ICS has on its roles 13 faculty and 20 Professional Researchers as Principal
or Co-Principal Investigators. The number of PIs has seen steady growth,
doubling since 1990/91, mostly by the addition of Professionals. This past
year we had five long-term visitors including one from industry, one from Yale,
and three from French universities. Over the years our members have
distinguished themselves by securing grants and national and international
honors. During last year Dr. Lorne Everett received an honorary doctorate from
Lakehead University in Ontario.
Our student roles have grown steadily, particularly the number of
undergraduates involved in our research which has increased to 40 last year,
doubling since 1991/92 (Fig. 1). Our undergraduates have secured their own
honors. Kirsten Zellmer was named as outstanding senior in the Geological
Sciences Department.
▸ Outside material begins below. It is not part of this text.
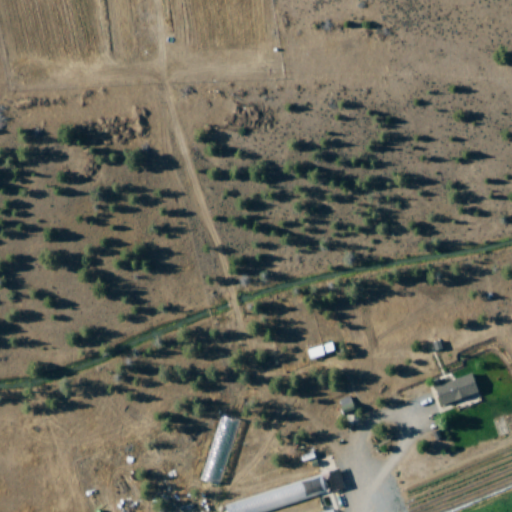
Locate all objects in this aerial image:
building: (315, 353)
building: (346, 406)
building: (280, 497)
Windy Brimer, Andy Byers, Jason McKenna and Mike Watkins
were selected as 1995 Summer Interns for the SCEC. Undergraduate Erik Vanek
received an award from The Society of Technical Communication for his paper on
remote sensing of sea ice surrounding Antarctica.
This past year ICS managed 38 projects worth well over $6 million. Our growth
in both these categories continues at a steady rate (Fig. 2). We submitted 58
proposals last year requesting almost $7 million. Our success rate is well
above national averages. Well over half our requests were awarded last year,
and this has been fairly consistent over our history (Fig. 3). However, we
have noticed a down trend in the percentage of funds received; last year we
received 26% of our requested funding, down from a high of 42% in 1991/92 (Fig.
3). This could be interpreted as less generous funding of awards by agencies,
reflecting increasingly austere federal budgets.